FRA Co-founder Gordon T. Long discusses with John Rubino
Government Interference
"Governments are acting like they don't think they can handle a garden variety equities bear market anymore."
You're seeing central banks all of a sudden become among the biggest buyers of equities in the world. It's one thing to buy bonds and intervene in the interest rate markets, but another to buy equity. This is governments buying the industrial capacity of the world and from an Austrian Economics point of view, this is catastrophically dangerous.
"If the central banks of the world own all the major equities, then they get to direct investment by those corporations, and that's a recipe for something that isn't capitalism anymore."
"Market based economies are the only method of organizing a society that's been proven to work, to generate progress, and pull people out of poverty, and we're actively doing away with that."
Hedge Fund Problems
If you look at the hedge funds, you get a sense of how distorted our markets are. They've been under-performing, for example, the S&P 500. You could buy an ETF that charges next to nothing, and do better than the average hedge fund. You're seeing big institutions pull money out of hedge funds and start buying ETFs and a lot of brand name hedge funds are folding or scaling back, and this is a really difficult time in that market. It's not going to get better any time soon because governments are distorting markets more and more progressively by buying stocks indiscriminately, or forcing interest rates down to artificially low levels, and generally messing around with the price signalling of free markets.
A lot of the heavy hitters are shorting everything in sight and a big part of the reason is that they don't trust the markets anymore. The people who have been worried about the market for years now have some high powered money on their side and assuming they're right again, things are going to get interesting in the coming year.
Besides private placements, hedge fund money is also flowing into emerging markets stocks and bonds, and that's a direct result of these developed markets being distorted by government actions.
Changes in The Equity Market
Corporate share repurchases involve hundreds of billions of dollars, but the flow into equities is slowing down dramatically.
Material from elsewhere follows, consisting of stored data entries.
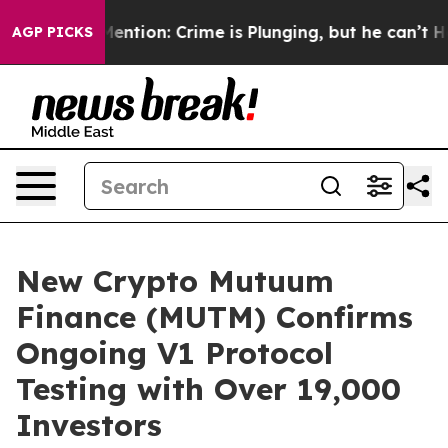
’t Mention: Crime is Plunging, but he can’t Handle T
AGP PICKS
New Crypto Mutuum
Finance (MUTM) Confirms
Ongoing V1 Protocol
Testing with Over 19,000
Investors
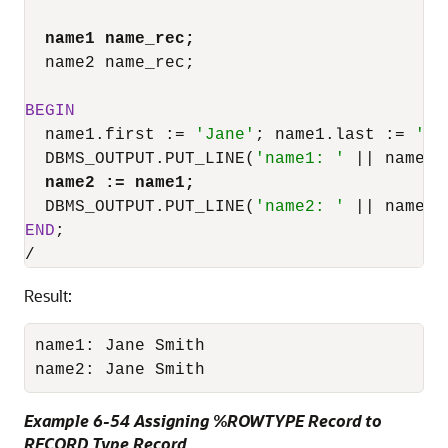
name1 name_rec;
  name2 name_rec;

BEGIN
  name1.first :
=
'Jane'
; name1.last :
=
'Sm
  DBMS_OUTPUT.PUT_LINE(
'name1: '
||
 name1.
name2 :
=
 name1;
  DBMS_OUTPUT.PUT_LINE(
'name2: '
||
 name2.
END
/
Result:
name1: Jane Smith

name2: Jane Smith
Example 6-54 Assigning %ROWTYPE Record to
RECORD Type Record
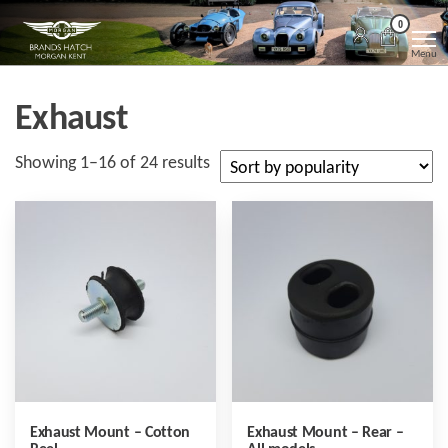
Skip
Morgan
Brands
0
Hatch
to
Kent
Morgan
Menu
Kent
the
content
Exhaust
Sorted
Showing 1–16 of 24 results
by
popularity
Exhaust Mount – Cotton
Exhaust Mount – Rear –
Corporations have hit the point where they can't borrow anymore, and they're starting to be punished for borrowing so much money to buy back their stocks. Buyback announcements are going down at the same time that corporate equity issuance is going up, for the first time since 2010 or so. At the same time, corporate insiders are selling stock at a rapid pace. These are things that usually precede bear markets or at least dramatic corrections in share prices.
"Somewhere in the US government there's an agency that's buying stocks aggressively right now. They just don't tell us because they lie to us in ways some other central banks don't lie to their people."
On the one hand you have everything that relates to market valuations and rational behavior on the part of private sector actors pointing to a bear market, but you also have governments and central banks with effectively unlimited funds buying aggressively. That along with terrified foreign capital flowing into the US are two things, that if you are shorting the US market, you've got to be worried about. There are big forces contending, but we've never been here so we can't say anything with certainty except that chaos is the inevitable result.
This is an incredibly hard time to manage money because it's not about the fundamentals anymore. If those are your only tools, then you've got a real problem.
"I don't envy professional money managers and I think that for most of them, this is going to end really badly... It's highly unlikely that you're going to make a perfect set of decisions when you're still learning about this new world."
The Market is No Longer a Market
"There's not a single financial market that isn't manipulated in some way by someone."
There's no actual free market that you can point to and participate in. This goes on until these guys run out of ammunition, when we don't accept these fictitious fiat currencies as having some intrinsic value. As long as we're willing to be fooled in that way, then governments have ammunition to continue to manipulate the markets. This could go on for a while, or blow up overnight; there's no way to tell the timing.
People are starting to pick up on the fact that governments are trying to devalue their currencies, but it's making more and more sense for people to move some of their fiat currencies into things that governments can't make more of. That's been gold and silver, lately. The gold and silver miners have been reporting phenomenally good numbers. You're seeing precious metal miners report really low cost numbers and dramatically higher profit numbers, and they are almost alone in having this kind of a trend. It doesn't mean they won't have a big correction going forward, but it does mean that there are suddenly healthy businesses, and that's a good place to be when you're worried about the health of rest of the world.
We are now printing over $200B a month between the ECB, the Bank of Japan, and the Bank of England lately. What they're doing is they're rotating it. 95% of the world's currencies are Bank of Japan, the Sterling, the Euro, and the Dollar, and if you can rotate them around there's nowhere to run, other than hard currencies and outside that gain. Its called the Bernanke Doctrine of "Enrich-Thy-Neighbor".
Almost everything in Keynesian economics is short term with terrible long term consequences. We're living in previous Keynesian economists' long term now and we're suffering the consequences of previous policy mistakes. The guys in charge now are making bigger and bigger policy mistakes that we a few years from now, or our kids, will have to deal with.
"The idea that tweaking systems in the short run to keep it in a fictional equilibrium is all you need to do if you're a government running an economy, is profoundly mistaken."